> **TASK**: Of all the lines in the entries, how many carry the word "linejoin"? The reply is that number and no more.

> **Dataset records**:
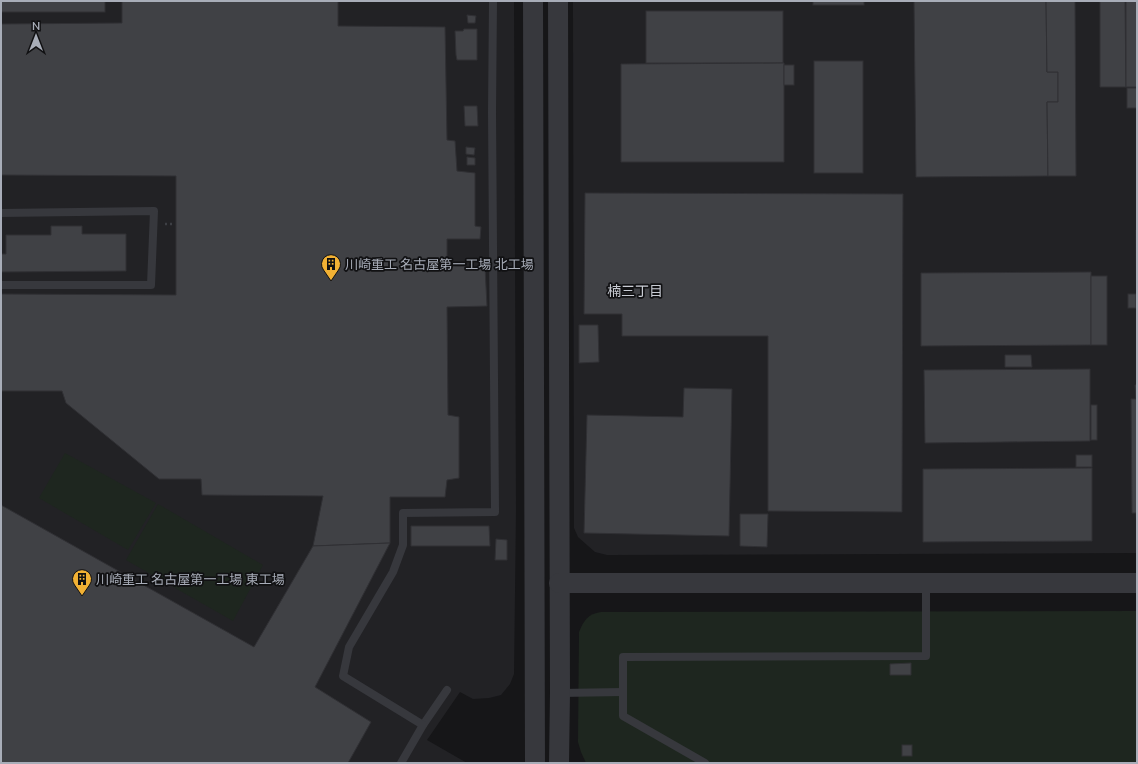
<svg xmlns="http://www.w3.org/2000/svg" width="1138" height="764" font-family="'Nunito Sans','Noto Sans JP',sans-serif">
	<rect width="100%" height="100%" fill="#161618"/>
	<g fill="#222225">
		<polygon points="1,1 514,1 516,510 514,674 510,684 501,695 489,698 473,699 460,692 427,740 467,763 1,763"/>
		<polygon points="573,1 1137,1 1137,553 607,555 595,552 587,545 578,537 574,528"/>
	</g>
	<g fill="#1e261f">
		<polygon points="65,453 156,503 128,550 39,498"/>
		<polygon points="158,504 263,565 233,621 126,560"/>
		<path d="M1137 611V763H586L581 752 578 742 579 632C584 620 588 614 601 612Z"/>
	</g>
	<g fill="#404145" stroke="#303034">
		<rect x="1" y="1" width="104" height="11"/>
		<polygon points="122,1 338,1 338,26 445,27 447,140 455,141 457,171 475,173 475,226 481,227 480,239 447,239 447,266 485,267 487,306 447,307 448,415 459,417 459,478 447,480 445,497 390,497 390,543 313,546 323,496 202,495 201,479 159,479 66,403 62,391 1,391 1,294 176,295 176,176 1,175 1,24 122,23"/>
		<rect x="813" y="1" width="51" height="4"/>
		<polygon points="914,1 1046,1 1047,72 1058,72 1058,102 1047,102 1048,176 916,177"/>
		<polygon points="1046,1 1075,1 1076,176 1048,176 1047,102 1058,102 1058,72 1047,72"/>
		<polygon points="1100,1 1125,1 1126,87 1100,87"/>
		<rect x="1126" y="1" width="11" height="86"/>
		<rect x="646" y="11" width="137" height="52"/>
		<polygon points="467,15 476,16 475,23 468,23"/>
		<polygon points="464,29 477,29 477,60 457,60 456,55 455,31 463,31"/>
		<rect x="814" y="61" width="49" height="112"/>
		<polygon points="784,63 784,162 621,162 621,64"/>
		<rect x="784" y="65" width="10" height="20"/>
		<rect x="1127" y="88" width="10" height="20"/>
		<polygon points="464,106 477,106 478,126 465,126"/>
		<polygon points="466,147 475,148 474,155 466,154"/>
		<polygon points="467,157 475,158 475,165 467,165"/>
		<polygon points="585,193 903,194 902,512 768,511 768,336 622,336 622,314 584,314"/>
		<polygon points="51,226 82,226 82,234 126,234 126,271 1,272 1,254 6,254 6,235 51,235"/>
		<polygon points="1136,230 1137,230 1137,360"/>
		<polygon points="1091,272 1091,345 921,346 921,273"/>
		<rect x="1091" y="276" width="16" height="69"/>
		<rect x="1128" y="294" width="8" height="14"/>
		<polygon points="579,325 598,325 599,362 579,363"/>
		<polygon points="1005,355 1031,355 1032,367 1005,367"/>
		<polygon points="1090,369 1090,441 925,443 924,370"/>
		<polygon points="1135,385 1137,385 1137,527 1136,513 1132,513 1131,399 1136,399"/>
		<polygon points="684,388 732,389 729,536 584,533 587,415 683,417"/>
		<rect x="1091" y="405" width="6" height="35"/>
		<rect x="1076" y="455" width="16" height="12"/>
		<polygon points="1092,468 1092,541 923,542 923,469"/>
		<polygon points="1,505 254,647 313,546 390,543 315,687 371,722 348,763 1,763"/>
		<polygon points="740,514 768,514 767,547 740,546"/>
		<polygon points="411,526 489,526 490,546 411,546"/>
		<polygon points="496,539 507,540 507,560 495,560"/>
		<polygon points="911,663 911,675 890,675 890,664"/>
		<rect x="902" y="745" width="10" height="11"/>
	</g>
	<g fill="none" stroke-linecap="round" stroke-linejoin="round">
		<polyline stroke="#3d3f44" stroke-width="2.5" stroke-dasharray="2 3" stroke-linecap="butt" points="165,224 173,224"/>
		<g stroke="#37383d" stroke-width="8">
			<polyline points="1,213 154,211 151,285 1,285"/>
			<polyline points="560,693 623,692"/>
			<polyline points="423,725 447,690"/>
			<polyline points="401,763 423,725 343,676 349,647 393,572 403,545 403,513 495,512 492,112 493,1"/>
			<polyline points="705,763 623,716 623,657 926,656 926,583"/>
		</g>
		<g stroke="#37383d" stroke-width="20">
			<polyline points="533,1 535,763"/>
			<polyline points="558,1 560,693 559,763"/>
			<polyline points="559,583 1137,583"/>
		</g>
	</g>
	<defs>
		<g id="building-pin" transform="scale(1)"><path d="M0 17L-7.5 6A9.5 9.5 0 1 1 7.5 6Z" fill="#f2b134" stroke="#111113"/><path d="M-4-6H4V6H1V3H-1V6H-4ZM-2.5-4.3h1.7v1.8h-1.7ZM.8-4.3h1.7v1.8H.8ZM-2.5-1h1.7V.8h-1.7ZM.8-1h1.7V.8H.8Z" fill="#111"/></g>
	</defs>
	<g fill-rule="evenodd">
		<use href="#building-pin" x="331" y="264"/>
		<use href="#building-pin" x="82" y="579"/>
	</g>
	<g text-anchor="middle" stroke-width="3.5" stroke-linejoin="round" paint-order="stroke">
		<g font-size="13" fill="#a8adb8" stroke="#111113" text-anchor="start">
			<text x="345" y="269">川崎重工 名古屋第一工場 北工場</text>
			<text x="96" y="584">川崎重工 名古屋第一工場 東工場</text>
		</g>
		<g font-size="14" fill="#c9ccd4" stroke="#111113">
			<text x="635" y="296">楠三丁目</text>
		</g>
	</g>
	<rect width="1138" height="764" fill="none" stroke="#a8adb8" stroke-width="4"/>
	<g transform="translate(36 36)" stroke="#111113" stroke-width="3" paint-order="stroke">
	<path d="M0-3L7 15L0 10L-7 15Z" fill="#a8adb8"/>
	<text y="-6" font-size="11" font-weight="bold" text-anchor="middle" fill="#a8adb8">N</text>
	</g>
</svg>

> **SOLUTION TO THE PROBLEM**: 2